LU professor co-edits book on medieval medicine
Published 11:27 am Thursday, December 10, 2015
At the Battle of Shrewsbury in 1403, future King Henry V was shot in the face with an arrow that lodged 6 inches deep into the back of his skull. A surgeon saved his life. Skilled medical care in a period often associated with wanton violence? Indeed, says a medieval scholar who recently published a book on the subject.
Dr. Larissa “Kat” Tracy, associate professor of medieval literature at Longwood University, is the co-editor of “Wounds and Wound Repair in Medieval Culture,” the latest of several books she has published on torture, brutality and violence in the Middle Ages. As with much of her scholarship on medieval life, the book paints a picture of this period that might surprise some readers.
“Wound repair was fairly sophisticated in the medieval period. Most people assume that it was not sophisticated, but it was,” said Tracy. “For example, they used maggots to debride necrotized skin and used honey as an antibacterial to prevent infection. They knew they needed to clean wounds, even if they didn’t know why.
“We know from 12th-century surgical manuals that they knew how to treat skull fractures. There is no way to know if they had anesthesia, but they understood opium and herbs, so I imagine they figured it out,” said Tracy, adding that forensic archaeologists have determined from studying disinterred remains that “a lot of wounds healed.”
Honey was used to treat the dire wound sustained by Henry V, then a 16-year-old prince, which is detailed in one of the book’s chapters by Michael Livingston. Honey was used both while removing the arrowhead (accomplished with probes “infused with rose honey,” wrote royal surgeon John Bradmore), as well as in closing and healing the wound, a painstaking process repeated by Bradmore over 20 days.
While skeletal remains often reveal evidence of wound treatment, they can also indicate the cause of death and postmortem mutilation. The remains of the notorious King Richard III, slain in the 1485 Battle of Bosworth, which ended the War of the Roses and placed the Tudors on the throne, shows that his corpse was stabbed repeatedly. One of the book’s contributors, Robert Woosnam-Savage, was a member of the team of investigators that examined Richard’s remains after they were uncovered in a parking lot in Leicester, England, in 2012.
“We know that Richard died from a number of blows to the head with sharp-bladed weapons, which is called sharp force trauma, and he also suffered sharp force trauma after death,” said Tracy. “Scholars suggest his corpse was thrown over a horse, and, in a case of postmortem mutilation, soldiers stabbed it and whacked at it.”
Richard’s skeleton bears traces of at least 11 wounds, “probably nine at the time of his death and two after his death,” wrote Woosnam-Savage, a weapons curator at
the Royal Armouries Museum in Leeds, England. “The massive trauma to Richard’s skull indicates that he was probably both helmetless and lying prone, facedown.”
In addition to co-editing the book, Tracy contributed one of the chapters. That chapter, related to her interest in the Arthurian legend, analyzes head wounds in the Stanzaic Morte Arthur, an anonymous poem written in Middle English in about 1400, as a political warning about the destabilizing effects of rebellion and weak kingship.
The book features 23 contributors from a variety of fields, including archaeologists, art historians, historians, literary historians, theologians, linguists and medical experts. It was co-edited by Dr. Kelly DeVries, a professor of history at Loyola University Maryland who is an expert on medieval warfare.

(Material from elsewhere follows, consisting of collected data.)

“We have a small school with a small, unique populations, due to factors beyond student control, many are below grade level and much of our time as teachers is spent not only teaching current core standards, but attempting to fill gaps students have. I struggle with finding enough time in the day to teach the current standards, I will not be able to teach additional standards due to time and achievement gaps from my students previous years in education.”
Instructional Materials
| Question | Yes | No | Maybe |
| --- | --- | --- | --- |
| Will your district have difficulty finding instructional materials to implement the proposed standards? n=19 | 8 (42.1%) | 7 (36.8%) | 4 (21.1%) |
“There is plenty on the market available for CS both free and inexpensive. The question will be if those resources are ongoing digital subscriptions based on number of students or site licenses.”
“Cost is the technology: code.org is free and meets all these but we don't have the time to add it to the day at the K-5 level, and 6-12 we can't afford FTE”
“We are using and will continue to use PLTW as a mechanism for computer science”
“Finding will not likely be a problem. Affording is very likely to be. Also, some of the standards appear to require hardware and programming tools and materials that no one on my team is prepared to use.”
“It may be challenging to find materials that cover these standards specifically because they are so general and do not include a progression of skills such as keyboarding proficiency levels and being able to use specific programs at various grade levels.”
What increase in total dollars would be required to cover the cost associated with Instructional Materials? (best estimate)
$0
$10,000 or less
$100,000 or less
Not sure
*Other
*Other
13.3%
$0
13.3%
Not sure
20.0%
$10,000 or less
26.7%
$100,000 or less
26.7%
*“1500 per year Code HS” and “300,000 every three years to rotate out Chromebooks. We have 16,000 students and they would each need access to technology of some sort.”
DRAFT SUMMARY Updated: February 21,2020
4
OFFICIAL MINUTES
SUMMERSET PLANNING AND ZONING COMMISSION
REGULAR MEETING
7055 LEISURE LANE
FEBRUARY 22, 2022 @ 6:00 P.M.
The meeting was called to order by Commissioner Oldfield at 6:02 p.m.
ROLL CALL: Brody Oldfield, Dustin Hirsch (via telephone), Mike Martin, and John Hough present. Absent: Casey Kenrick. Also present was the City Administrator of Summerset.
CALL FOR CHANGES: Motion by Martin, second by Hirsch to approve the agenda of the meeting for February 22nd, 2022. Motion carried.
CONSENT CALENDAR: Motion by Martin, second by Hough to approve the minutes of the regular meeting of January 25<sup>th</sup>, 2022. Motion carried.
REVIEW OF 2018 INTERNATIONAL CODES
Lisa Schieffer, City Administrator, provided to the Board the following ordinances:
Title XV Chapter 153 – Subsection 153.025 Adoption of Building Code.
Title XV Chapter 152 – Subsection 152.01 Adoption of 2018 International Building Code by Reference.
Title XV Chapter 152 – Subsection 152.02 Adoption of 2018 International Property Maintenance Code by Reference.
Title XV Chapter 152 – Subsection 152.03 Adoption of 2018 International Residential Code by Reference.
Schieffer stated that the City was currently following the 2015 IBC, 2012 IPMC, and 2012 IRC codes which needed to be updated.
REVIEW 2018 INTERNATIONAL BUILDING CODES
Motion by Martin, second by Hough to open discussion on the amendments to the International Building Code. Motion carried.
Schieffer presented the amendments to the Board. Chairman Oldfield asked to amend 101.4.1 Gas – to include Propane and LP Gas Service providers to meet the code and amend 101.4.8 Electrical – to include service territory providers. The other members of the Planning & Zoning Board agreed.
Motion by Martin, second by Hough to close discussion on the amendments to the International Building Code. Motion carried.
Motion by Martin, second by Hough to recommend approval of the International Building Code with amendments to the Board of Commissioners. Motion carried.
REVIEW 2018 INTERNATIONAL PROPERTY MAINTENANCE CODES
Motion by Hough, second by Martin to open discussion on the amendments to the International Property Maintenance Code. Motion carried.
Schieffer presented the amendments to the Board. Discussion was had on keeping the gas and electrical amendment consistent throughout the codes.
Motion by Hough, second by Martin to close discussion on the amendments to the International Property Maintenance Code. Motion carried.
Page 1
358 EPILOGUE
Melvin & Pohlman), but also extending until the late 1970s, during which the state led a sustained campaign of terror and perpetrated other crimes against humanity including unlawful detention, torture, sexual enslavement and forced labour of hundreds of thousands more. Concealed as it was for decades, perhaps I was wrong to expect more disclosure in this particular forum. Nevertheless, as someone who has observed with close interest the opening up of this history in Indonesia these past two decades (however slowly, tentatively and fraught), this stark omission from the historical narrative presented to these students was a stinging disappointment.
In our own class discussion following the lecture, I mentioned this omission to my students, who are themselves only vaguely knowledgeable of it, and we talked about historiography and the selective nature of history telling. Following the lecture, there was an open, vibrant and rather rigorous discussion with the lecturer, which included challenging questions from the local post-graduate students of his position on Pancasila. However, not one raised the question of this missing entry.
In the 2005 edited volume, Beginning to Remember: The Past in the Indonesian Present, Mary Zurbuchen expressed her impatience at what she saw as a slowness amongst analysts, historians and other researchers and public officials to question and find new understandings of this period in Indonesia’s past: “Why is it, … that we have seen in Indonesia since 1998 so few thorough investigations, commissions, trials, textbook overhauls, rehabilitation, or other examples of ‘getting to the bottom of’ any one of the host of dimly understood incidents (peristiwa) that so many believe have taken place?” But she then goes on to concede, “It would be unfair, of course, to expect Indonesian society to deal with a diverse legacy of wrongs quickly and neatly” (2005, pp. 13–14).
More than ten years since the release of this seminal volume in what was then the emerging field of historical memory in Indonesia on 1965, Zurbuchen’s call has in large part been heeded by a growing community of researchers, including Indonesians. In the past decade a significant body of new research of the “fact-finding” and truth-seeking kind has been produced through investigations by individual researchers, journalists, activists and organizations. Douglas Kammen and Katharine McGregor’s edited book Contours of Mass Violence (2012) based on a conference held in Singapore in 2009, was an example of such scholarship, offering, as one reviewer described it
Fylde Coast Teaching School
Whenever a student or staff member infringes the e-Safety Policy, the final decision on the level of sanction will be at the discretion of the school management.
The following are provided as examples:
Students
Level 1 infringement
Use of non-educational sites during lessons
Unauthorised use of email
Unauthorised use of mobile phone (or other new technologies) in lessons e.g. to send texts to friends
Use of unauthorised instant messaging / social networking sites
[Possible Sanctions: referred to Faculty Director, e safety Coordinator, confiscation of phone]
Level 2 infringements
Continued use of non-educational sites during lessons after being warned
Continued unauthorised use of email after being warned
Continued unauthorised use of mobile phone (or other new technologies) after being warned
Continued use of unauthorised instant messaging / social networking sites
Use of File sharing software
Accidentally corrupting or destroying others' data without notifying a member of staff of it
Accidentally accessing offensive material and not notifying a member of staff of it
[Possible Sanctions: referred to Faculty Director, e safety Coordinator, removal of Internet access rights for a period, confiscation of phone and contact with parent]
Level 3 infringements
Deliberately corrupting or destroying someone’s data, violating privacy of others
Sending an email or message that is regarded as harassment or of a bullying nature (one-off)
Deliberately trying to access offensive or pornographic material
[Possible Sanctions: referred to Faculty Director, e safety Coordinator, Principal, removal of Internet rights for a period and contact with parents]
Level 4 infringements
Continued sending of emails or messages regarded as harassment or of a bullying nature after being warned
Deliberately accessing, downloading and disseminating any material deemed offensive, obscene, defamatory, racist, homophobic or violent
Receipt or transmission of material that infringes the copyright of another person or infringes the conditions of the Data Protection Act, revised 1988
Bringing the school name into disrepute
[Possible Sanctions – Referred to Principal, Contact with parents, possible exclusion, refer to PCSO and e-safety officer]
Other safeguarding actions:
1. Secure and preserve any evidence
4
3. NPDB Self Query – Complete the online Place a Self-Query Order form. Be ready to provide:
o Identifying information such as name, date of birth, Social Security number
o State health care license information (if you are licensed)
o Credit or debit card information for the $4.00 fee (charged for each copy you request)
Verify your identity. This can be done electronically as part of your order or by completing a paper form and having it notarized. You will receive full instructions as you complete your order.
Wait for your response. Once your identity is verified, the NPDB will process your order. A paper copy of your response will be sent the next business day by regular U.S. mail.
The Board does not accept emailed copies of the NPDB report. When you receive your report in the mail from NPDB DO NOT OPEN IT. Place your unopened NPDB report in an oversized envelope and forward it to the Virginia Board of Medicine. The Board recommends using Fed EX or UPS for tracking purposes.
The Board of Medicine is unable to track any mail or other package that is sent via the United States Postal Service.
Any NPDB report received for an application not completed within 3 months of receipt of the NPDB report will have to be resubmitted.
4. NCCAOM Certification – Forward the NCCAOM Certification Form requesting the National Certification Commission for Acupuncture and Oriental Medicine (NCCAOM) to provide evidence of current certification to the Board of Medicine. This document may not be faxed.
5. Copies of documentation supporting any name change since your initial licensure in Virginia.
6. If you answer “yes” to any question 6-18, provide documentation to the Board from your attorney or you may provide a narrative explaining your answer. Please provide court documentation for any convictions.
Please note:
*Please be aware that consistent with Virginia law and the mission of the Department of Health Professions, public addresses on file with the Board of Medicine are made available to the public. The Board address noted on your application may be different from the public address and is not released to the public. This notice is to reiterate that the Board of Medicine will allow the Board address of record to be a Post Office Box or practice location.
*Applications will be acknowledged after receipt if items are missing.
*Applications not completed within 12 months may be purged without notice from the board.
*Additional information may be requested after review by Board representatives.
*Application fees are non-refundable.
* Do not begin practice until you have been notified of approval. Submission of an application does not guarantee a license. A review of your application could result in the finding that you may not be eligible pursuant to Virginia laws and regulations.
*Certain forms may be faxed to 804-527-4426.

“The book was Kelly’s idea, which he’d been thinking about for years, and he invited me to be co-editor,” said Tracy, adding that it’s the first installment in a series she edits called Explorations in Medieval Culture from the publisher Brill. “The series will be interdisciplinary and will feature both monographs and collected volumes.”
Tracy co-founded and co-directs Longwood’s Undergraduate Medieval Conference, “Meeting in the Middle.” She received the 2015 Scholarly Achievement Award from the Southeastern Medieval Association in October 2015.
Excerpt from Wounds and Wound Repair in Medieval Culture: Many modern misconceptions about the Middles Ages suggest that medieval society was medically stunted, backwards, or primitive, and that treatments bordered on the ludicrous or downright dangerous. But numerous surgical texts circulated throughout medieval Europe and some offered more useful (and successful) treatments than others. Medieval surgery evolved from a complex system of text, practice, belief, transmission, science, and folklore. The first major medical center was twelfth-century Salerno, Sicily, where Christian and Muslim communities lived side by side. Many medieval medical and surgical texts and treatments reflect Muslim influence and, in some cases, origins.